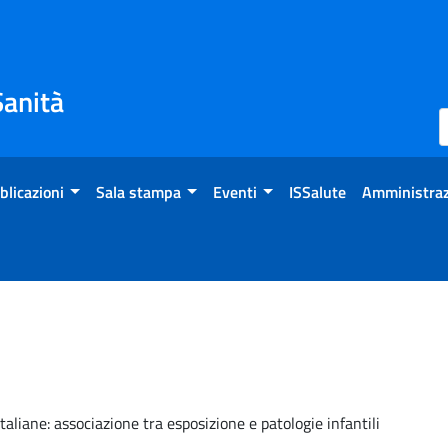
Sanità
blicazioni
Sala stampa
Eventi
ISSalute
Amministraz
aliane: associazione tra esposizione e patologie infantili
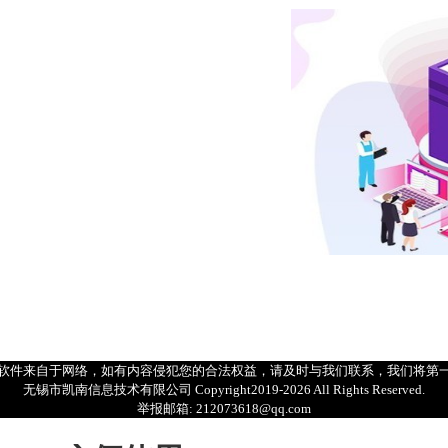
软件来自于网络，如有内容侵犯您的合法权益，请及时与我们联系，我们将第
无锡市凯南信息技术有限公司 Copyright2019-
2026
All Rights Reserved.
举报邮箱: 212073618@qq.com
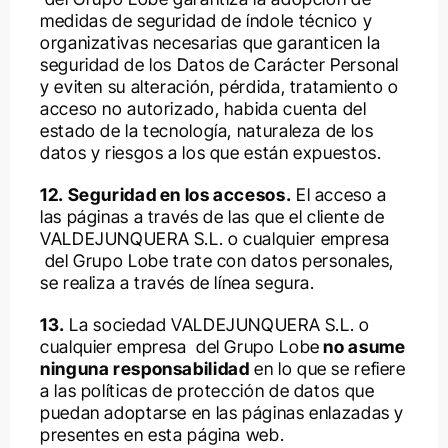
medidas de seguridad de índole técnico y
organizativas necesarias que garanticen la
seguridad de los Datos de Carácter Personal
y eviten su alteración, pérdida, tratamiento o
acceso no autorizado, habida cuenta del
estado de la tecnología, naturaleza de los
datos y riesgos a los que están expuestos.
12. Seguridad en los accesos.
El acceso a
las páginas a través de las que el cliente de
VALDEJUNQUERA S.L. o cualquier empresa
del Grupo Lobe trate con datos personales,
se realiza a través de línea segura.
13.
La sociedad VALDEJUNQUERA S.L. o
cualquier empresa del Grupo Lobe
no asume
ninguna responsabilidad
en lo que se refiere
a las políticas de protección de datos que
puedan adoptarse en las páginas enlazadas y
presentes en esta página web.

****

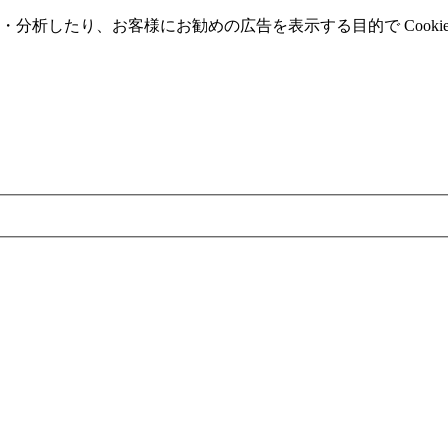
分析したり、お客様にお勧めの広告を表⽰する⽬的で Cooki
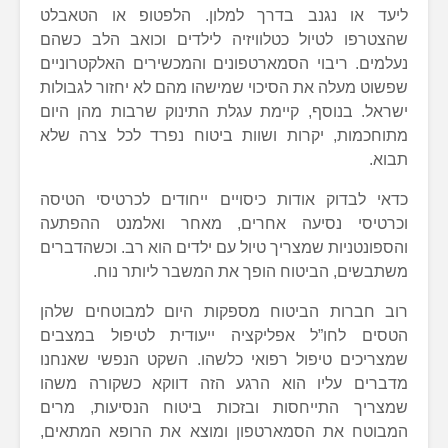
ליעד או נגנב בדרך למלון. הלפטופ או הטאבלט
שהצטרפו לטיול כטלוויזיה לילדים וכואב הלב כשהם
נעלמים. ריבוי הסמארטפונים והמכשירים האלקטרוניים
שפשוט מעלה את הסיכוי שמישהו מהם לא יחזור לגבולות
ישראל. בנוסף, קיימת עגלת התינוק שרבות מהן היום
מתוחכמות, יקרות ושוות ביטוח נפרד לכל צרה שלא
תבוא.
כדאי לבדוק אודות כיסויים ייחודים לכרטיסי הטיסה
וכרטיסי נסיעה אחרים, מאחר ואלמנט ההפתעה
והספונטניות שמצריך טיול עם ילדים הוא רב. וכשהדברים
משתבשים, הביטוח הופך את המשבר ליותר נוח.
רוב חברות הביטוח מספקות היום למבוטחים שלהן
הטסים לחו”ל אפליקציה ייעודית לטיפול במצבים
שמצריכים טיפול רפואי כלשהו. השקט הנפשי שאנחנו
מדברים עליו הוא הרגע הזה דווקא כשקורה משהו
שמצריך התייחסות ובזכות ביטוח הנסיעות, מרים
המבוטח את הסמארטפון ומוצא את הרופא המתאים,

****

:: Your task ::
Recast the part of the material above that opens with the line containing "ליעד או נגנב בדרך למלון. הלפטופ או הטאבלט" and closes with the line containing "המבוטח את הסמארטפון" as a numbered list, leaving out any blank lines.

:: Your solution ::
1. ליעד או נגנב בדרך למלון. הלפטופ או הטאבלט
2. שהצטרפו לטיול כטלוויזיה לילדים וכואב הלב כשהם
3. נעלמים. ריבוי הסמארטפונים והמכשירים האלקטרוניים
4. שפשוט מעלה את הסיכוי שמישהו מהם לא יחזור לגבולות
5. ישראל. בנוסף, קיימת עגלת התינוק שרבות מהן היום
6. מתוחכמות, יקרות ושוות ביטוח נפרד לכל צרה שלא
7. תבוא.
8. כדאי לבדוק אודות כיסויים ייחודים לכרטיסי הטיסה
9. וכרטיסי נסיעה אחרים, מאחר ואלמנט ההפתעה
10. והספונטניות שמצריך טיול עם ילדים הוא רב. וכשהדברים
11. משתבשים, הביטוח הופך את המשבר ליותר נוח.
12. רוב חברות הביטוח מספקות היום למבוטחים שלהן
13. הטסים לחו”ל אפליקציה ייעודית לטיפול במצבים
14. שמצריכים טיפול רפואי כלשהו. השקט הנפשי שאנחנו
15. מדברים עליו הוא הרגע הזה דווקא כשקורה משהו
16. שמצריך התייחסות ובזכות ביטוח הנסיעות, מרים
17. המבוטח את הסמארטפון ומוצא את הרופא המתאים,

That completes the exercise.